Initiating a modernization effort requires initial discovery of the current application state, its access patterns, its deployment cycles, how the deployments are happening, etc. All of these are highly critical factors to identify the right cloud migration and modernization strategy and resolve their current IT challenges.
Modernization helps these customers maximize the benefits and features of the cloud platform, and allow their teams to develop application functionalities faster with minimum administrative overheads.
Cloud technologies, such as serverless computing, help customers build a microservices-based architecture, which is part of a broader modernization effort to go further than solely focusing on building out core business functionalities and infrastructure administration / management.
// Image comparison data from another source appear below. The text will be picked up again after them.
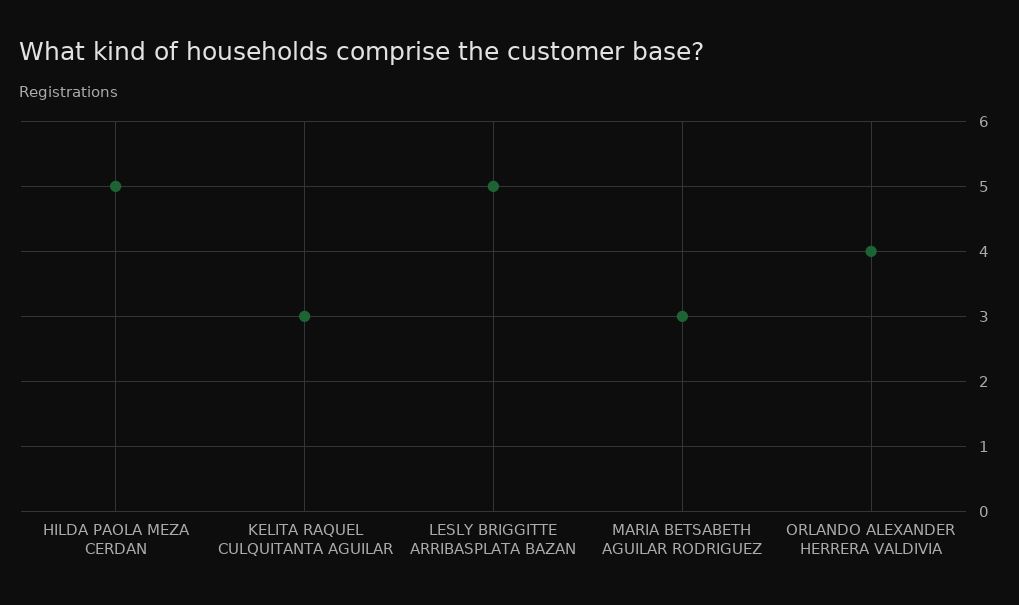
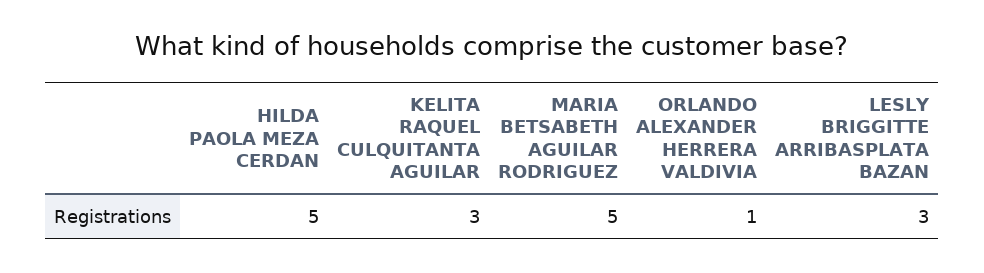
  {
    "HILDA PAOLA MEZA CERDAN": 5,
    "KELITA RAQUEL CULQUITANTA AGUILAR": 3,
-   "LESLY BRIGGITTE ARRIBASPLATA BAZAN": 5,
+   "LESLY BRIGGITTE ARRIBASPLATA BAZAN": 3,
-   "MARIA BETSABETH AGUILAR RODRIGUEZ": 3,
+   "MARIA BETSABETH AGUILAR RODRIGUEZ": 5,
-   "ORLANDO ALEXANDER HERRERA VALDIVIA": 4
+   "ORLANDO ALEXANDER HERRERA VALDIVIA": 1
  }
While making the right choice for technology to adopt within the cloud can be daunting, AWS Partners like SourceFuse make it really easy to leverage the best available technology options for running large-scale applications on AWS with cloud-native modernization approach.
SourceFuse is an Advanced Tier Partner within the AWS Partner Network with proven competencies across migration, consulting, DevOps consulting, as well as infrastructure and support service delivery qualifications in collaboration with AWS. Plus, SourceFuse can also offer hands-on immersive labs to train your teams on cloud and develop their cloud skills – so you’re in safe hands.
#5 What has been your experience working with the SourceFuse team?
The process that we leverage is very straightforward and seamless. First, we identify the opportunity where the customer use case is built around migration/modernization, or where they have a critical disaster recovery requirement. In these cases, the AWS account team and our Solution Architects work closely with the customer and plug SourceFuse into the conversation.
The way we collaborate with our partners is by offering the statement of work, which defines in detail the key delivery elements and timelines and has proved highly beneficial for customers to take advantage of. They get a clear picture in terms of how their project is going to progress and how SourceFuse is going to assist them through their cloud journey.